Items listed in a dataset
◆ ◆ ◆ ◆ ◆ ◆ ◆

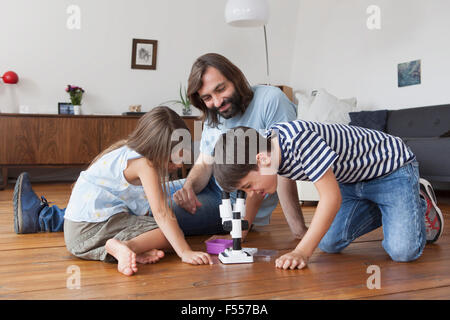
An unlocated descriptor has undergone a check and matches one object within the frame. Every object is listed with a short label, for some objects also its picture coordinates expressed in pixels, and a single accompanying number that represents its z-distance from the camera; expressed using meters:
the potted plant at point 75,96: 4.57
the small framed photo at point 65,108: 4.64
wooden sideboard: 4.23
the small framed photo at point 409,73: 3.85
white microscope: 1.59
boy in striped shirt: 1.40
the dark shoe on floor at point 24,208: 2.15
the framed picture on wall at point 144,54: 4.96
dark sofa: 3.16
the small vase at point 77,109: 4.58
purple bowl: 1.74
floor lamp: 4.37
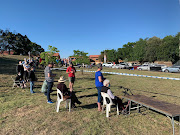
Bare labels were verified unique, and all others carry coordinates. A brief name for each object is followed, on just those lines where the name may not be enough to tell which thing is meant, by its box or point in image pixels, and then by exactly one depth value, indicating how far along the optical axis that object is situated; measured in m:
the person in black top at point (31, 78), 6.07
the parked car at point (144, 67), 25.50
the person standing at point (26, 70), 7.09
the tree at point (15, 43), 37.41
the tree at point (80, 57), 15.70
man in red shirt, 6.09
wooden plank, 2.86
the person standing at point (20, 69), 7.15
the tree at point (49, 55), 10.51
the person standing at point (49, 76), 4.62
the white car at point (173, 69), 19.47
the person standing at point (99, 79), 3.84
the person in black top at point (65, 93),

◆ ◆ ◆ ◆ ◆ ◆ ◆

DIRECTIONS
The pictures in the entries above should be left out; all else must be copied exactly.

ANSWER
An unlocated descriptor has undergone a check and matches one object within the frame. Every object is listed with a short label, for some objects also its picture coordinates expressed in pixels, and a single accompanying number that represents its z-distance from the camera; expressed using meters:
the potted plant at point 75,96: 4.57
the small framed photo at point 65,108: 4.64
wooden sideboard: 4.23
the small framed photo at point 409,73: 3.85
white microscope: 1.59
boy in striped shirt: 1.40
the dark shoe on floor at point 24,208: 2.15
the framed picture on wall at point 144,54: 4.96
dark sofa: 3.16
the small vase at point 77,109: 4.58
purple bowl: 1.74
floor lamp: 4.37
Bare labels were verified unique, and all others carry coordinates. A brief name for each object is followed, on just those lines where the name may not be enough to tell which thing is meant, by its box or point in image pixels, and then by exactly one depth value, indicating how far along the optical axis that object is situated; measured in m:
the person in black top at point (31, 78), 6.07
the parked car at point (144, 67), 25.50
the person standing at point (26, 70), 7.09
the tree at point (15, 43), 37.41
the tree at point (80, 57), 15.70
man in red shirt, 6.09
wooden plank, 2.86
the person standing at point (20, 69), 7.15
the tree at point (49, 55), 10.51
the person standing at point (49, 76), 4.62
the white car at point (173, 69), 19.47
the person standing at point (99, 79), 3.84
the person in black top at point (65, 93),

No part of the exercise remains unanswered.